DR Anthony Fauci says “of course” he wouldn’t attend President Donald Trump’s upcoming rally, but Vice President Mike Pence said coronavirus second wave fears are “overblown.”
Fauci, the director of the National Institute of Allergy and Infectious Diseases, told The Daily Beast he wouldn’t attend Trump’s campaign rally in Tulsa, Oklahoma, on Saturday.
“I'm in a high-risk category,” Fauci, 79, said. “Personally, I would not. Of course not.”
He added of the president’s rallies that “outside is better than inside, no crowd is better than crowd,” and “crowd is better than big crowd.”
Trump’s re-election campaign initially scheduled the Tulsa rally on Friday, June 19 — otherwise known as Juneteenth, or the day slavery ended in the US.
Tulsa, the location for the rally, was the scene in 1921 of one of the most severe white-on-black attacks in American history.
Because of backlash, Trump rescheduled for Saturday — but health experts and local authorities are still concerned about the gathering amid the coronavirus pandemic.
Tulsa on Wednesday reported 96 new cases of the virus, which is the largest one-day increase in the city since March.
Bruce Dart, the city’s top health official, told reporters he was “absolutely” worried that the event could become a “super spreader” that leads to more virus cases and deaths.
Despite concerns, Vice President Mike Pence wrote in an op-ed for The Wall Street Journal published on Tuesday that concerns of a “second wave” are “overblown.”
“In recent days, the media has taken to sounding the alarm bells over a ‘second wave’ of coronavirus infections. Such panic is overblown,” Pence wrote.
“Thanks to the leadership of President Trump and the courage and compassion of the American people, our public health system is far stronger than it was four months ago.”
He said Americans are “winning the fight against the invisible enemy” — despite the US reporting the highest number of coronavirus infections and deaths in the world.

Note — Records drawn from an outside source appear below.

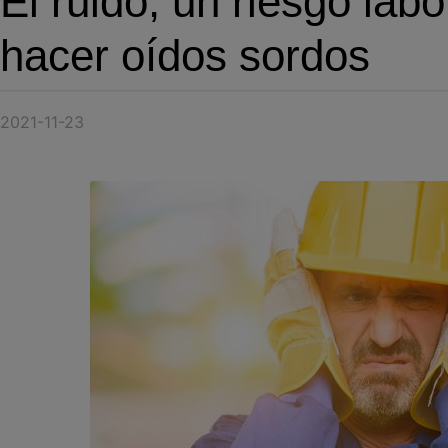
El ruido, un riesgo lab
hacer oídos sordos
2021-11-23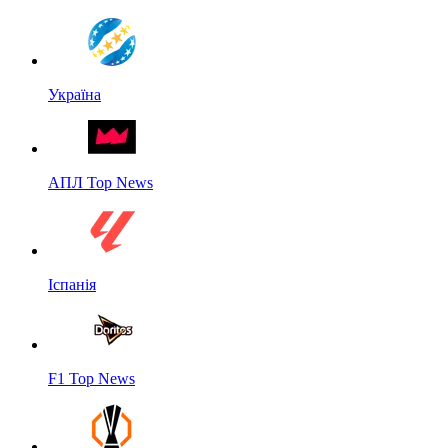
Україна
АПЛ Top News
Іспанія
F1 Top News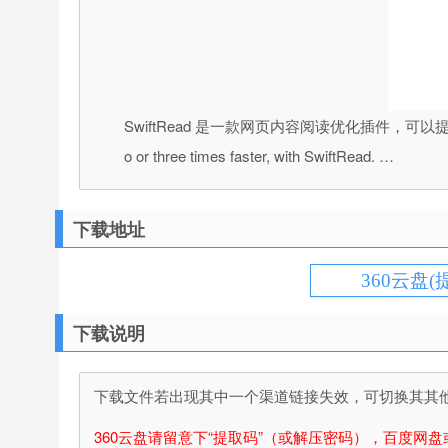
SwiftRead 是一款网页内容阅读优化插件，可
o or three times faster, with SwiftRead. …
下载地址
360云盘(
下载说明
下载文件若出现其中一个渠道链接失效，可切换其其他渠
360云盘请留意下“提取码”（或解压密码），百度网盘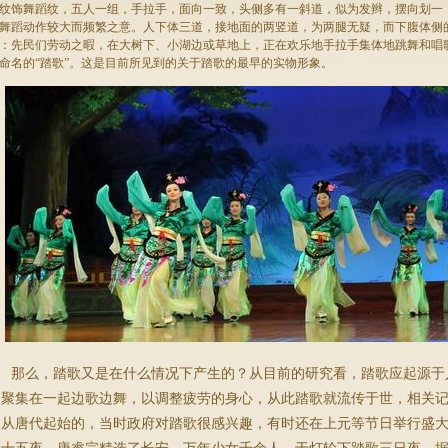
纹饰舞蹈纹，五人一组，手拉手，面向一致，头侧多有一斜道，似为发辫，摆向划一
舞蹈动作较大而频繁之意。人下体三道，接地面的两竖道，为两腿无疑，而下腹体侧
：先民们劳动之暇，在大树下、小湖边或草地上，正在欢乐地手拉手集体地跳舞和唱
命名的“踏歌”。这是目前所见到的关于踏歌的最早的实物形象。
那么，踏歌又是在什么情况下产生的？从目前的研究看，踏歌应起源于
家聚集在一起边歌边舞，以调整疲劳的身心，从此踏歌就流传于世，相关记
是从唐代起始的，当时政府对踏歌很感兴趣，有时还在上元等节日举行盛大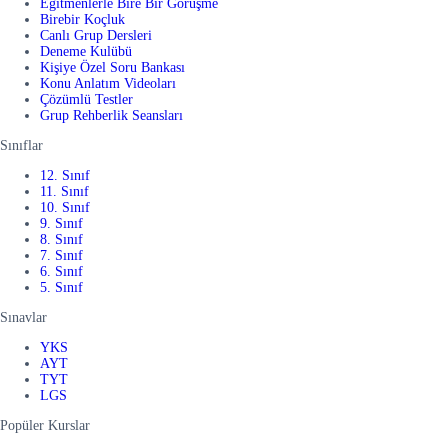
Eğitmenlerle Bire Bir Görüşme
Birebir Koçluk
Canlı Grup Dersleri
Deneme Kulübü
Kişiye Özel Soru Bankası
Konu Anlatım Videoları
Çözümlü Testler
Grup Rehberlik Seansları
Sınıflar
12. Sınıf
11. Sınıf
10. Sınıf
9. Sınıf
8. Sınıf
7. Sınıf
6. Sınıf
5. Sınıf
Sınavlar
YKS
AYT
TYT
LGS
Popüler Kurslar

States across the country have been reporting higher numbers as local economies reopened.
Coronavirus infection rates have spiked in at least nine states — Alabama, Arizona, Florida, Nevada, North Carolina, Oklahoma, Oregon, South Carolina, and Texas — recorded new single-day highs or set records for seven-day new cases averages on Tuesday, a Washington Post analysis found.
Oklahoma reported 228 new cases on Tuesday, with four deaths, with the state’s number of infections now reported at at least 8,645.
But Fauci told the Journal there isn’t a second wave — because Americans never left the first.
While some states, like New York and New Jersey, for example, saw massive coronavirus cases and deaths when the virus hit in March, other states weren’t affected as badly.
For those states who are being hit now, they’re still experiencing the first wave.
Fauci said reports of people hanging out bars and other crowded venues as lockdown restrictions have eased are unsettling, especially since the country is not yet out of the woods.